By 2006, 90 percent of the more than 37,000 applicants were eligible for admission in terms of test scores and GPA, but UC Berkeley could only admit about one quarter of them. These figures are not uncommon among elite universities.

Using its comprehensive review system, UC Berkeley has generally admitted a higher percentage of underrepresented minority students than UCLA, both before and after the passage of Proposition 209.

At UCLA and UC Berkeley, underrepresented minorities constitute racial and ethnic groups who make up a lesser percentage of the admitted class than of the statewide population – meaning blacks, Latinos and American Indians.

But Berkeley’s admissions process is not without its detractors. Campus administrators said they are not entirely satisfied with minority admissions, and student organizations have vocalized that Berkeley’s ethnic makeup still leaves a lot to be desired.

UC Berkeley’s comprehensive review admissions process differs from UCLA’s current system in that each admissions reader scores applications in their entirety.

UC Berkeley scores each application considering “the full spectrum of the applicant’s qualifications, based on all evidence provided in the application, and viewed in context of the applicant’s academic and personal circumstances and the overall strength of the Berkeley applicant pool,” according to UC Berkeley Office of Undergraduate Admissions Web site.

UCLA takes more of a piecemeal approach, with different readers scoring academic rank, personal achievement rank and life challenge level separately from one another, although a specific numerical weight is not assigned to each factor.

Readers evaluating academic rank consider grade point average, test scores and the strength of a student’s high school course of study.

Personal achievement considerations include extracurriculars, leadership, work experience, community service and honors and awards.

Readers who examine life challenges evaluate the applicants’ “environmental, family and personal situations,” according to the UCLA Office of Undergraduate Admissions and Relations with Schools.

UCLA administrators have said the proposed changes to undergraduate admissions, pending approval by the Academic Senate, are meant to improve overall fairness in admissions.

In a recent interview, Acting Chancellor Norman Abrams was quick to point out that the proposal to alter UCLA’s admissions system is not aimed specifically at increasing the number of black freshmen who enroll.

“The proposals are not meant to address this specific number,” Abrams said. “We are doing this because there needed to be improvement; we don’t know what the consequences will be as far as the specific numbers go.”
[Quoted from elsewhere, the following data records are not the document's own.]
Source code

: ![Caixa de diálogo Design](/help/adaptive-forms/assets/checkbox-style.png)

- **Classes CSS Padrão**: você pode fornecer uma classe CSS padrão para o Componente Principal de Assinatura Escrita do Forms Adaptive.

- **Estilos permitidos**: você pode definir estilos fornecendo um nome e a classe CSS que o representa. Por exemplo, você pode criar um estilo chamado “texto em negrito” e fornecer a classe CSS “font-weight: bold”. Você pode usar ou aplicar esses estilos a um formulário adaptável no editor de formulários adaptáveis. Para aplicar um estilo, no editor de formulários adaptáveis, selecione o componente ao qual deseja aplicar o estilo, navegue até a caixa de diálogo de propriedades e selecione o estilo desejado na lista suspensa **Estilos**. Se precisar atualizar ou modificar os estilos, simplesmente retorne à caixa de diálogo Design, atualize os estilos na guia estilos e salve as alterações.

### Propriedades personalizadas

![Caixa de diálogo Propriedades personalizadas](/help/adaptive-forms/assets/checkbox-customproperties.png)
At a time when the enrollment of underrepresented minorities has been increasing for the UC overall, UCLA’s numbers are decreasing.

Abrams said this is a consequence of UCLA’s high number of applications, which has “raised the bar.” In 2005, UCLA had more applicants than any other undergraduate institution in the country, about 5,000 more than UC Berkeley.

While the UCLA administration is looking toward UC Berkeley in order to change its current admissions system, those at UC Berkeley are not necessarily satisfied with their own school’s performance.

UC Berkeley Chancellor Robert J. Birgeneau, at his April 2005 inauguration, called the drop in underrepresented minority admissions at Berkeley “appalling,” according to a UC Berkeley press release, and called the situation “a fight for the soul of this institution.”

“The situation for African Americans is truly at the crisis point,” Birgeneau said. “Chicano/Latinos and Native Americans are egregiously underrepresented.”

Though UC Berkeley’s 2006 admissions numbers did not differ greatly from the percentage makeup of the incoming 2005 class, school officials were optimistic.

UC Berkeley’s acting assistant vice chancellor of enrollment and admissions, Susanna Castillo-Robson, said, “We’re pleased, but not satisfied, with the numbers,” according to an Aug. 29 article in the Daily Californian, UC Berkeley’s student newspaper.

Castillo-Robson speculated that the numbers may signify that UC Berkeley is at the start of an upswing of underrepresented minority enrollment.

With reports from Saba Riazati, Bruin reporter.